4 Temmuz 2008 Cuma

zaman: 12:31 Etiketler: Gönderen Ateius


 Young Center for the Performing Arts

    Bir taşla iki kuş vurmak bu binanın yaptığı işlerden biri: üniversitenin drama bölümüyle profesyonel bir tiyatro grubunu aynı çatı altında birleştirmek bu sayede gençlerin profesyonellerin deneyiminden, profesyonel aktörlerin de gençlerin heyecanınından faydalanmasını sağlamak. Soulpepper Theater Co. ve George Brown College Tiyatro Okulu, Haziran 2006’da taşındıkları binada 3. bir bonusa daha sahip oldular: halk da burada vakit geçirmek istiyordu. Kısacası, merkezin 7 gün 24 saat canlı atmosferi, yıl boyunca gösteri yapılmasına izin veren yeni alan; herkes için faydalı oldu. Taşınmalarının birinci yılında, genellikle klasik bir repertuara sahip olan Soulpepper Tiyatrosu, prıdüksiyonlarının sayısını yüzde 80 oranında yükseltti, seyirci sayısı ise tam yüzde 103 oranında arttı. Yıllık gelir ikiye katlanarak, 6 milyon dolara ulaştı. George Brown koleji ise, hem öğrencilerden hem de eğitmenlerden takdir topladı. Mekan; Toronto’nun Distillery Mahallesini bir kültür merkezine dönüştürmeyi amaçlayan daha geniş bir kentsel planlamanın parçası. KPMB mimarları, 19. yüzyıldan kalmış binayı 10 milyon dolar harcayarak sınıflar, prova alanları ve dört ayrı performans salonundan oluşan bir okula dönüştürdüler.

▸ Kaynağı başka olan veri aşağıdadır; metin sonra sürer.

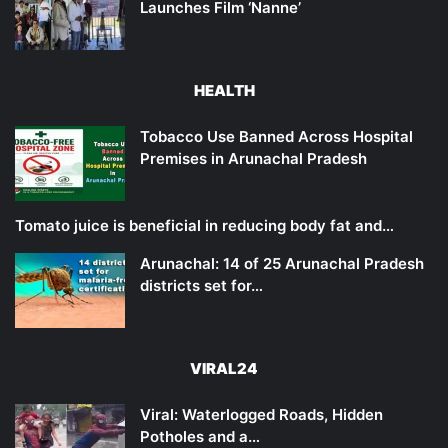
Launches Film ‘Nanne’
HEALTH
Tobacco Use Banned Across Hospital
Premises in Arunachal Pradesh
Tomato juice is beneficial in reducing body fat and…
Arunachal: 14 of 25 Arunachal Pradesh
districts set for…
VIRAL24
Viral: Waterlogged Roads, Hidden
Potholes and a…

Orjinal binanın endüstriyel mimarisi korundu. İnovativ mimarinin yükselişe geçtiği Toronto’da düşük bütçesiyle dikkat çeken Young Centre for the Performing Arts’ın mimarları; varolan tuğla yapıyı koruyarak mekanın işlenmemiş gerçekliğini ruhu olan bir performans alanına dönüştürmüş. Canlılığıyla dikkat çeken tiyatro mekanının hareketi çok geçmeden içinde bulunduğu eski sanayi mahallesini de etkisi altına alarak; bölgedeki restoran ve mağazaların da gelirlerinini artmasına yol açmış.

2 yorum:

  1. evt çok doğru

  1. Adından da anlaşılcağı gibi Yeni sanat merkezi güzel bir tasarım.